[[ Records, beginning ]]

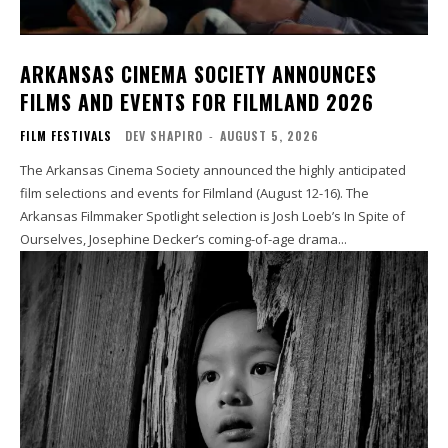
ARKANSAS CINEMA SOCIETY ANNOUNCES
FILMS AND EVENTS FOR FILMLAND 2026
FILM FESTIVALS
DEV SHAPIRO
-
AUGUST 5, 2026
The Arkansas Cinema Society announced the highly anticipated
film selections and events for Filmland (August 12-16). The
Arkansas Filmmaker Spotlight selection is Josh Loeb’s In Spite of
Ourselves, Josephine Decker’s coming-of-age drama...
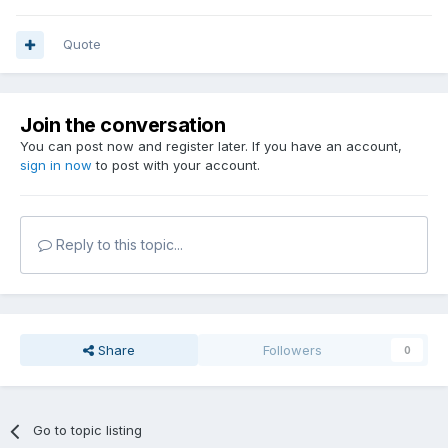
Quote
Join the conversation
You can post now and register later. If you have an account,
sign in now
to post with your account.
Reply to this topic...
Share
Followers
0
Go to topic listing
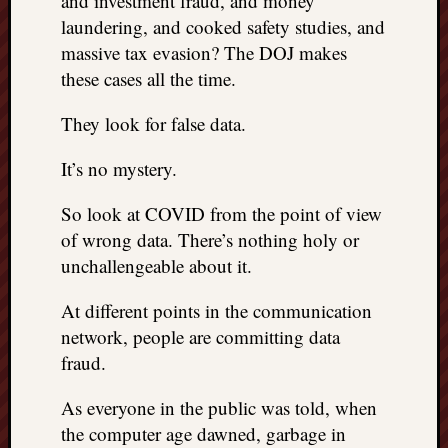
and investment fraud, and money
laundering, and cooked safety studies, and
massive tax evasion? The DOJ makes
these cases all the time.
They look for false data.
It’s no mystery.
So look at COVID from the point of view
of wrong data. There’s nothing holy or
unchallengeable about it.
At different points in the communication
network, people are committing data
fraud.
As everyone in the public was told, when
the computer age dawned, garbage in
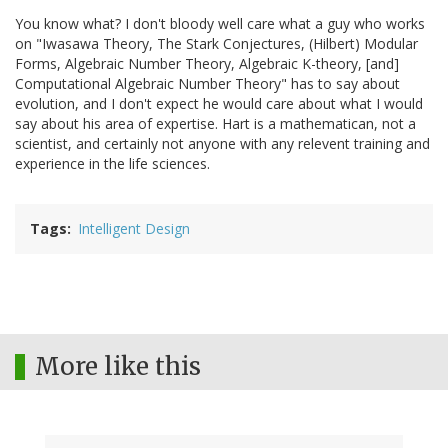
You know what? I don't bloody well care what a guy who works
on "Iwasawa Theory, The Stark Conjectures, (Hilbert) Modular
Forms, Algebraic Number Theory, Algebraic K-theory, [and]
Computational Algebraic Number Theory" has to say about
evolution, and I don't expect he would care about what I would
say about his area of expertise. Hart is a mathematican, not a
scientist, and certainly not anyone with any relevent training and
experience in the life sciences.
Tags
Intelligent Design
More like this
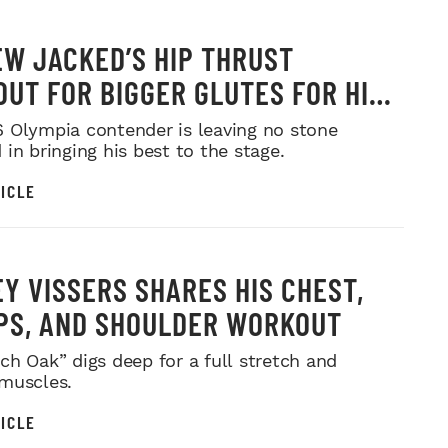
W JACKED’S HIP THRUST
UT FOR BIGGER GLUTES FOR HIS
MR. OLYMPIA PUSH
 Olympia contender is leaving no stone
in bringing his best to the stage.
ICLE
Y VISSERS SHARES HIS CHEST,
PS, AND SHOULDER WORKOUT
ch Oak” digs deep for a full stretch and
muscles.
ICLE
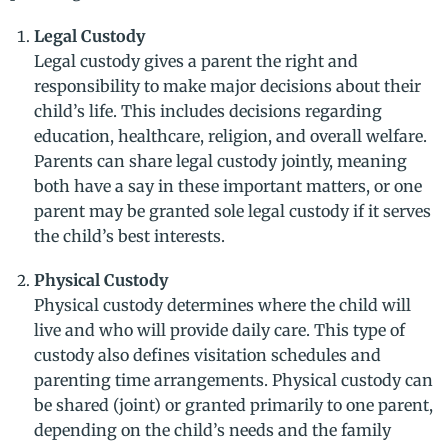
Legal Custody
Legal custody gives a parent the right and
responsibility to make major decisions about their
child’s life. This includes decisions regarding
education, healthcare, religion, and overall welfare.
Parents can share legal custody jointly, meaning
both have a say in these important matters, or one
parent may be granted sole legal custody if it serves
the child’s best interests.
Physical Custody
Physical custody determines where the child will
live and who will provide daily care. This type of
custody also defines visitation schedules and
parenting time arrangements. Physical custody can
be shared (joint) or granted primarily to one parent,
depending on the child’s needs and the family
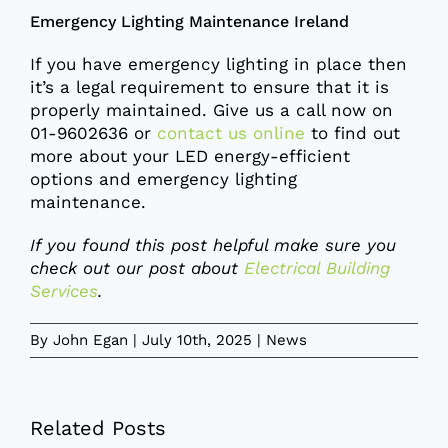
Emergency Lighting Maintenance Ireland
If you have emergency lighting in place then
it’s a legal requirement to ensure that it is
properly maintained. Give us a call now on
01-9602636 or
contact us online
to find out
more about your LED energy-efficient
options and emergency lighting
maintenance.
If you found this post helpful make sure you
check out our post about
Electrical Building
Services
.
By
John Egan
|
July 10th, 2025
|
News
Related Posts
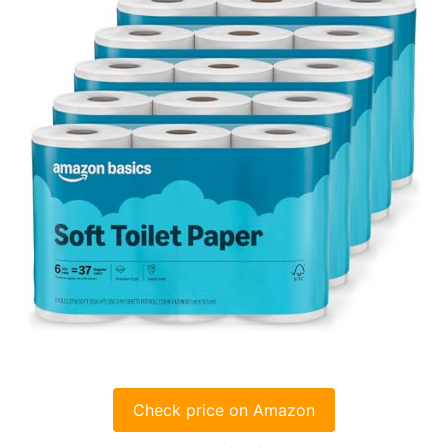
Check price on Amazon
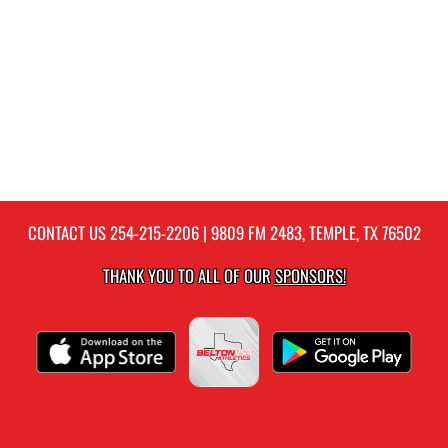
CONTACT US
254-215-2206
| 9809 FM 2483, TEMPLE, TX 76502
THANK YOU TO ALL OF OUR
SPONSORS!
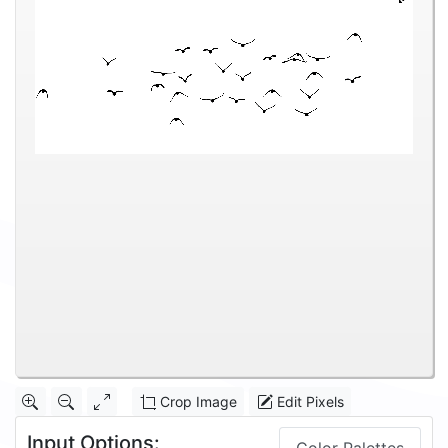
Crop Image
Edit Pixels
Input Options:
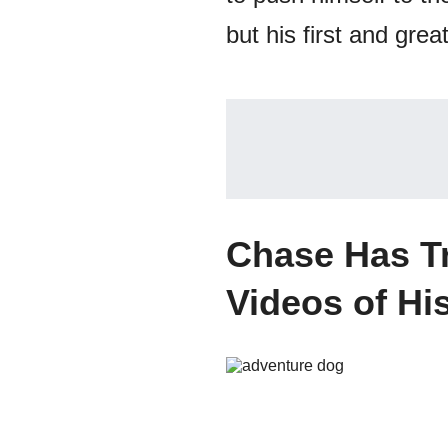
but his first and great
Chase Has Tr
Videos of Hi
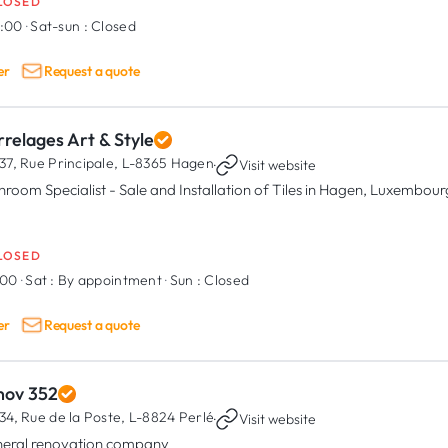
LOSED
7:00
·
Sat-sun :
Closed
er
Request a quote
relages Art & Style
37, Rue Principale,
L-8365 Hagen
·
Visit website
hroom Specialist - Sale and Installation of Tiles in Hagen, Luxembour
LOSED
:00
·
Sat :
By appointment
·
Sun :
Closed
er
Request a quote
nov 352
34, Rue de la Poste,
L-8824 Perlé
·
Visit website
eral renovation company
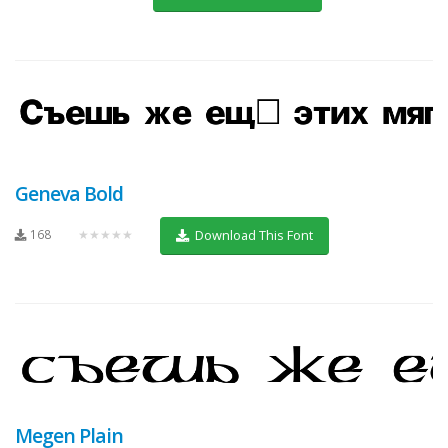
Geneva Bold
168
★★★★★
Download This Font
Megen Plain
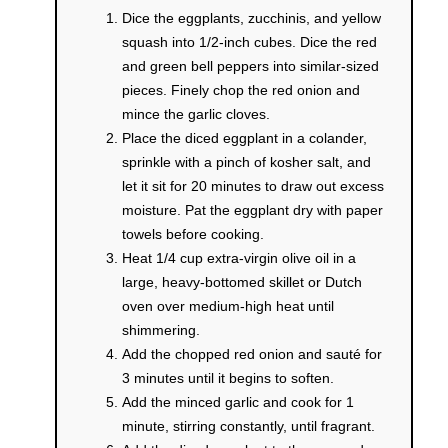
Dice the eggplants, zucchinis, and yellow
squash into 1/2-inch cubes. Dice the red
and green bell peppers into similar-sized
pieces. Finely chop the red onion and
mince the garlic cloves.
Place the diced eggplant in a colander,
sprinkle with a pinch of kosher salt, and
let it sit for 20 minutes to draw out excess
moisture. Pat the eggplant dry with paper
towels before cooking.
Heat 1/4 cup extra-virgin olive oil in a
large, heavy-bottomed skillet or Dutch
oven over medium-high heat until
shimmering.
Add the chopped red onion and sauté for
3 minutes until it begins to soften.
Add the minced garlic and cook for 1
minute, stirring constantly, until fragrant.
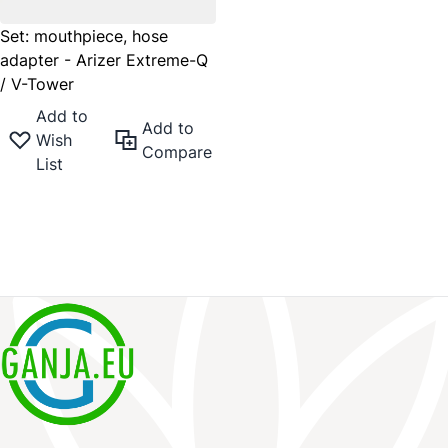
Set: mouthpiece, hose
adapter - Arizer Extreme-Q
/ V-Tower
Add to
Add to
Wish
Compare
List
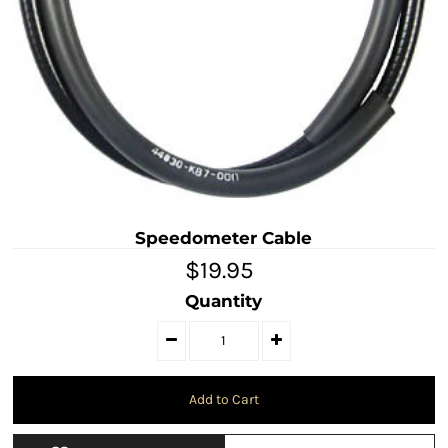
Speedometer Cable
$19.95
Quantity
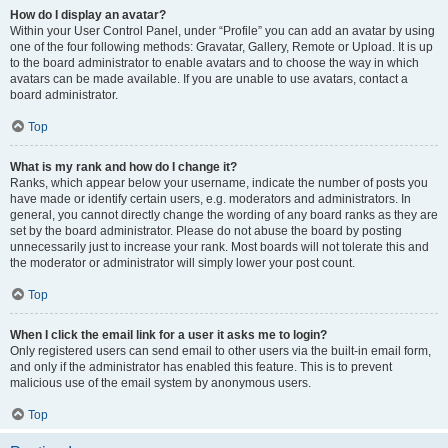
How do I display an avatar?
Within your User Control Panel, under “Profile” you can add an avatar by using
one of the four following methods: Gravatar, Gallery, Remote or Upload. It is up
to the board administrator to enable avatars and to choose the way in which
avatars can be made available. If you are unable to use avatars, contact a
board administrator.
Top
What is my rank and how do I change it?
Ranks, which appear below your username, indicate the number of posts you
have made or identify certain users, e.g. moderators and administrators. In
general, you cannot directly change the wording of any board ranks as they are
set by the board administrator. Please do not abuse the board by posting
unnecessarily just to increase your rank. Most boards will not tolerate this and
the moderator or administrator will simply lower your post count.
Top
When I click the email link for a user it asks me to login?
Only registered users can send email to other users via the built-in email form,
and only if the administrator has enabled this feature. This is to prevent
malicious use of the email system by anonymous users.
Top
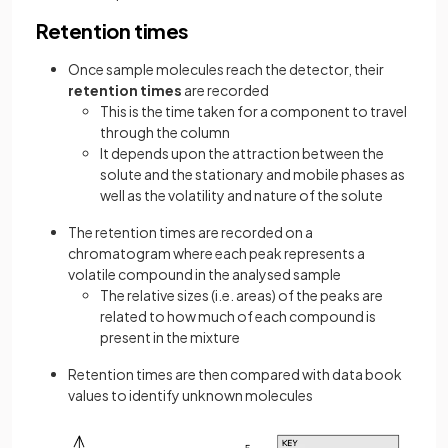
Retention times
Once sample molecules reach the detector, their
retention times
are recorded
This is the time taken for a component to travel
through the column
It depends upon the attraction between the
solute and the stationary and mobile phases as
well as the volatility and nature of the solute
The retention times are recorded on a
chromatogram where each peak represents a
volatile compound in the analysed sample
The relative sizes (i.e. areas) of the peaks are
related to how much of each compound is
present in the mixture
Retention times are then compared with data book
values to identify unknown molecules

[[ Records, end ]]

What is needed: Rewrite all of the material above with every "chromatogram" swapped for "trace" and nothing else changed. Leave the pictures out of your answer.

Response area:
ARKANSAS CINEMA SOCIETY ANNOUNCES
FILMS AND EVENTS FOR FILMLAND 2026
FILM FESTIVALS
DEV SHAPIRO
-
AUGUST 5, 2026
The Arkansas Cinema Society announced the highly anticipated
film selections and events for Filmland (August 12-16). The
Arkansas Filmmaker Spotlight selection is Josh Loeb’s In Spite of
Ourselves, Josephine Decker’s coming-of-age drama...
Quote
Join the conversation
You can post now and register later. If you have an account,
sign in now
to post with your account.
Reply to this topic...
Share
Followers
0
Go to topic listing
and investment fraud, and money
laundering, and cooked safety studies, and
massive tax evasion? The DOJ makes
these cases all the time.
They look for false data.
It’s no mystery.
So look at COVID from the point of view
of wrong data. There’s nothing holy or
unchallengeable about it.
At different points in the communication
network, people are committing data
fraud.
As everyone in the public was told, when
the computer age dawned, garbage in
You know what? I don't bloody well care what a guy who works
on "Iwasawa Theory, The Stark Conjectures, (Hilbert) Modular
Forms, Algebraic Number Theory, Algebraic K-theory, [and]
Computational Algebraic Number Theory" has to say about
evolution, and I don't expect he would care about what I would
say about his area of expertise. Hart is a mathematican, not a
scientist, and certainly not anyone with any relevent training and
experience in the life sciences.
Tags
Intelligent Design
More like this
W JACKED’S HIP THRUST
UT FOR BIGGER GLUTES FOR HIS
MR. OLYMPIA PUSH
 Olympia contender is leaving no stone
in bringing his best to the stage.
ICLE
Y VISSERS SHARES HIS CHEST,
PS, AND SHOULDER WORKOUT
ch Oak” digs deep for a full stretch and
muscles.
ICLE
Legal Custody
Legal custody gives a parent the right and
responsibility to make major decisions about their
child’s life. This includes decisions regarding
education, healthcare, religion, and overall welfare.
Parents can share legal custody jointly, meaning
both have a say in these important matters, or one
parent may be granted sole legal custody if it serves
the child’s best interests.
Physical Custody
Physical custody determines where the child will
live and who will provide daily care. This type of
custody also defines visitation schedules and
parenting time arrangements. Physical custody can
be shared (joint) or granted primarily to one parent,
depending on the child’s needs and the family
Emergency Lighting Maintenance Ireland
If you have emergency lighting in place then
it’s a legal requirement to ensure that it is
properly maintained. Give us a call now on
01-9602636 or
contact us online
to find out
more about your LED energy-efficient
options and emergency lighting
maintenance.
If you found this post helpful make sure you
check out our post about
Electrical Building
Services
.
By
John Egan
|
July 10th, 2025
|
News
Related Posts
Check price on Amazon
CONTACT US
254-215-2206
| 9809 FM 2483, TEMPLE, TX 76502
THANK YOU TO ALL OF OUR
SPONSORS!
Crop Image
Edit Pixels
Input Options:
but his first and great
Chase Has Tr
Videos of Hi
LOSED
7:00
·
Sat-sun :
Closed
er
Request a quote
relages Art & Style
37, Rue Principale,
L-8365 Hagen
·
Visit website
hroom Specialist - Sale and Installation of Tiles in Hagen, Luxembour
LOSED
:00
·
Sat :
By appointment
·
Sun :
Closed
er
Request a quote
nov 352
34, Rue de la Poste,
L-8824 Perlé
·
Visit website
eral renovation company
Geneva Bold
168
★★★★★
Download This Font
Megen Plain
Dice the eggplants, zucchinis, and yellow
squash into 1/2-inch cubes. Dice the red
and green bell peppers into similar-sized
pieces. Finely chop the red onion and
mince the garlic cloves.
Place the diced eggplant in a colander,
sprinkle with a pinch of kosher salt, and
let it sit for 20 minutes to draw out excess
moisture. Pat the eggplant dry with paper
towels before cooking.
Heat 1/4 cup extra-virgin olive oil in a
large, heavy-bottomed skillet or Dutch
oven over medium-high heat until
shimmering.
Add the chopped red onion and sauté for
3 minutes until it begins to soften.
Add the minced garlic and cook for 1
minute, stirring constantly, until fragrant.
Set: mouthpiece, hose
adapter - Arizer Extreme-Q
/ V-Tower
Add to
Add to
Wish
Compare
List
Speedometer Cable
$19.95
Quantity
How do I display an avatar?
Within your User Control Panel, under “Profile” you can add an avatar by using
one of the four following methods: Gravatar, Gallery, Remote or Upload. It is up
to the board administrator to enable avatars and to choose the way in which
avatars can be made available. If you are unable to use avatars, contact a
board administrator.
Top
What is my rank and how do I change it?
Ranks, which appear below your username, indicate the number of posts you
have made or identify certain users, e.g. moderators and administrators. In
general, you cannot directly change the wording of any board ranks as they are
set by the board administrator. Please do not abuse the board by posting
unnecessarily just to increase your rank. Most boards will not tolerate this and
the moderator or administrator will simply lower your post count.
Top
When I click the email link for a user it asks me to login?
Only registered users can send email to other users via the built-in email form,
and only if the administrator has enabled this feature. This is to prevent
malicious use of the email system by anonymous users.
Top
Retention times
Once sample molecules reach the detector, their
retention times
are recorded
This is the time taken for a component to travel
through the column
It depends upon the attraction between the
solute and the stationary and mobile phases as
well as the volatility and nature of the solute
The retention times are recorded on a
trace where each peak represents a
volatile compound in the analysed sample
The relative sizes (i.e. areas) of the peaks are
related to how much of each compound is
present in the mixture
Retention times are then compared with data book
values to identify unknown molecules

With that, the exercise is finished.